_WORK INSTRUCTIONS_
From the line below that contains "心的服务理念，在北京、杭州、南昌设立研发中心，全国22个城市" to the line that contains "解决了动力源在差旅费用管理等方面的难题，真正实现了差旅费", repeat every line exactly, both ends included, and nothing else.

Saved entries

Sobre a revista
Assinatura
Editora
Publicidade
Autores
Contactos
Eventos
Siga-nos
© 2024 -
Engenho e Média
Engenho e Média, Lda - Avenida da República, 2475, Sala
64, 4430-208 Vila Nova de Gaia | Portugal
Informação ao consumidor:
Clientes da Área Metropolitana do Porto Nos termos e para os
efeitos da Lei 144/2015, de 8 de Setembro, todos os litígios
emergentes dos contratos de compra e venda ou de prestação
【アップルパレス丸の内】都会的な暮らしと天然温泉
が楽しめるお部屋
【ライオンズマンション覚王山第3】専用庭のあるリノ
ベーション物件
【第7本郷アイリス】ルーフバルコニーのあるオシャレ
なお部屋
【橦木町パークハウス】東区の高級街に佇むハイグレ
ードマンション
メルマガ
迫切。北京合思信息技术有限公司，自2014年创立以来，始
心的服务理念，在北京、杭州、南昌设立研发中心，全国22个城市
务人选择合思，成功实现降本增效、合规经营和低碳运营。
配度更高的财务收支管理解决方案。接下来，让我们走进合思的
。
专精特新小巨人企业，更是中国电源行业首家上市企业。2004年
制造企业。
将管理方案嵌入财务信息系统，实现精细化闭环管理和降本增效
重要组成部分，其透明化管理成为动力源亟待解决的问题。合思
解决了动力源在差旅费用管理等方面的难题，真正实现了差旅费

* * *

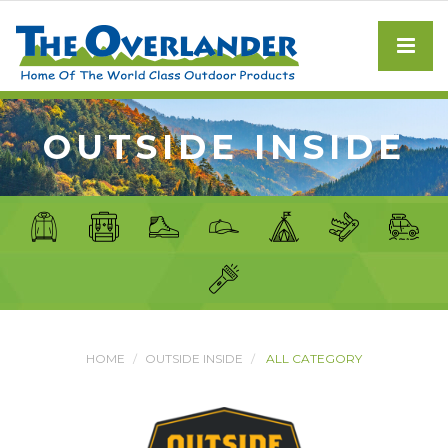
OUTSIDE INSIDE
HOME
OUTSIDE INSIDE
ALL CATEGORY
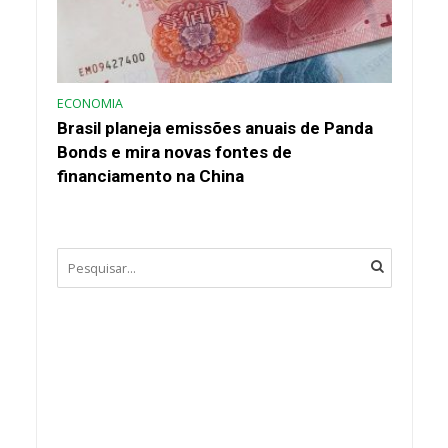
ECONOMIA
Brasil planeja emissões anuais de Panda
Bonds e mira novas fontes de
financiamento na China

---

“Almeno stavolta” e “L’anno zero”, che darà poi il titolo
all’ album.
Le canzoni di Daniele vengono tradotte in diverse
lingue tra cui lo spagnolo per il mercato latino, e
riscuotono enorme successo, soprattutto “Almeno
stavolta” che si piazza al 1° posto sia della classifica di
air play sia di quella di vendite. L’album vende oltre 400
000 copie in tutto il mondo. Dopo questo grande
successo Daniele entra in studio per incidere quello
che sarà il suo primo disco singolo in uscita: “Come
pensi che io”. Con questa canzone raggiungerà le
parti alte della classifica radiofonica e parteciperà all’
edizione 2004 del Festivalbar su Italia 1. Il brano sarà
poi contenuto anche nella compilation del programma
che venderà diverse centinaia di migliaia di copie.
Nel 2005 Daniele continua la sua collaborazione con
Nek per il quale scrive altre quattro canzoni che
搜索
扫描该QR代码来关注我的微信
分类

_EXERCISE ANSWER_
心的服务理念，在北京、杭州、南昌设立研发中心，全国22个城市
务人选择合思，成功实现降本增效、合规经营和低碳运营。
配度更高的财务收支管理解决方案。接下来，让我们走进合思的
。
专精特新小巨人企业，更是中国电源行业首家上市企业。2004年
制造企业。
将管理方案嵌入财务信息系统，实现精细化闭环管理和降本增效
重要组成部分，其透明化管理成为动力源亟待解决的问题。合思
解决了动力源在差旅费用管理等方面的难题，真正实现了差旅费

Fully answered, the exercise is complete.